Glen: What has the response been to the project?

Tanya &; Cindy:
The response has been really positive and heartwarming. Everyone has a personal story behind their favourite spots in the city, and most love to share those stories with others. Each story shared adds a new layer to the map of inspired places.

We held an Inspired By viewing party in 2015 and a room full of people listened, watched, learned, and laughed along with the wide range of stops along the map. With a range of creative expressions in the submissions, the audience was taken through visual, written, and audio stories of reminiscence, longing, love, and joy, all inspired by East End places. The evening continued with the sharing of even more stories, including people adding their own layers of memory, history, and experience to the places marked on the map.

Glen: In terms of the content people have created has there been anything surprising?

Tanya & Cindy:
Interestingly, many of the submissions involve memories – the image of what IS brought back thoughts of what WAS. It is also interesting to see the differences in tone and interpretation of seemingly unrelated objects – an excited child remembering hockey practice with their dad looking at a fence, speculations on social change drawn from a crack in the pavement. It makes one wonder how much we “see” with our eyes, and how much is brought to any picture from our own individual storehouse of experiences and expectations.

People are inspired by so many different and unique things. The stories people share about what makes a place special to them reminds us that inspiration can be found in unexpected places and are beautifully unique in meaning to individuals.

Glen: How do you think this map will have people consider or reconsider Toronto's East End?

Tanya & Cindy:
The map is still a work-in-progress, so it will be interesting to see how neighbourhood changes will be reflected. Someone may have mapped a spot that in a couple years’ time may be transformed into something completely different. The map allows people to mark a place and time and capture a memory or moment.
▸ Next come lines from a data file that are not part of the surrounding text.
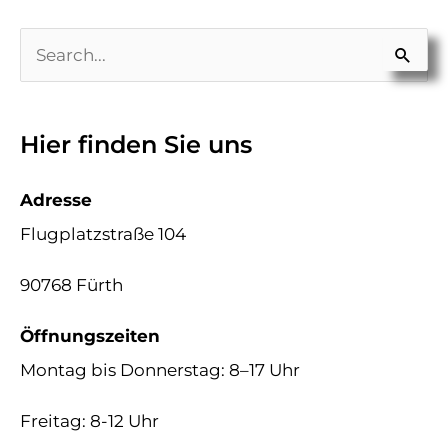
S
u
c
Hier finden Sie uns
h
e
Adresse
n
Flugplatzstraße 104
n
90768 Fürth
a
c
Öffnungszeiten
h
Montag bis Donnerstag: 8–17 Uhr
:
Freitag: 8-12 Uhr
Glen: Is there anything else you'd like to add or that people should know about this project?

Tanya & Cindy:
We'd love for the map to continue to expand. Anyone who lives, works, and moves through the east end is invited to contribute to the project and help it grow, one place at a time.
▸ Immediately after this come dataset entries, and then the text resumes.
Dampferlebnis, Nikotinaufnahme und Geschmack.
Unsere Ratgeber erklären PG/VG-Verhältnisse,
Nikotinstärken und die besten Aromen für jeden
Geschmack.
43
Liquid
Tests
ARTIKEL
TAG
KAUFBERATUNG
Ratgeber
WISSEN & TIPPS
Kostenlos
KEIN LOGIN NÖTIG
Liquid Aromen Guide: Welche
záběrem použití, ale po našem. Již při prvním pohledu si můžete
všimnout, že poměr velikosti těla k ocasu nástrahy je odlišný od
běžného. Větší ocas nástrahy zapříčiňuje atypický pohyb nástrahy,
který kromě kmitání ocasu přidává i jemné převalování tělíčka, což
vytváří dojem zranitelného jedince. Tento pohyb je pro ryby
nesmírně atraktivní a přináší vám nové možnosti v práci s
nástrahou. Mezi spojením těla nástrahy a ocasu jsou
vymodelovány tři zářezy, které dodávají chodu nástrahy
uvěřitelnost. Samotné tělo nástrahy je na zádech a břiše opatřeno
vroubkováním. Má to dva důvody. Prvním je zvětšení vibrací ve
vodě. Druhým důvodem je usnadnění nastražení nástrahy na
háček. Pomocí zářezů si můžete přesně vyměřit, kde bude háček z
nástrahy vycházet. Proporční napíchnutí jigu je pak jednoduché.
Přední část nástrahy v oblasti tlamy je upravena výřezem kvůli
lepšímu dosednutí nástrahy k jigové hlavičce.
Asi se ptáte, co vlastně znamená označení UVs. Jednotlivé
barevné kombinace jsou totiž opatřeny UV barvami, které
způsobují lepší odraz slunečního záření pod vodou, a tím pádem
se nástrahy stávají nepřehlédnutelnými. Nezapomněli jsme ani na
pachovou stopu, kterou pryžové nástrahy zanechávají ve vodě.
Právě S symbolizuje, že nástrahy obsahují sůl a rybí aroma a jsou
This project is not only a really interesting and imaginative glimpse into the places and stories of east end Toronto, but also a model for others regardless of their location. This project is a great example of how to use community mapping efforts and geoweb technologies to capture and share something meaningful to people.

Whether you live in Toronto or not, I highly recommend getting inspired by Inspired By...Map.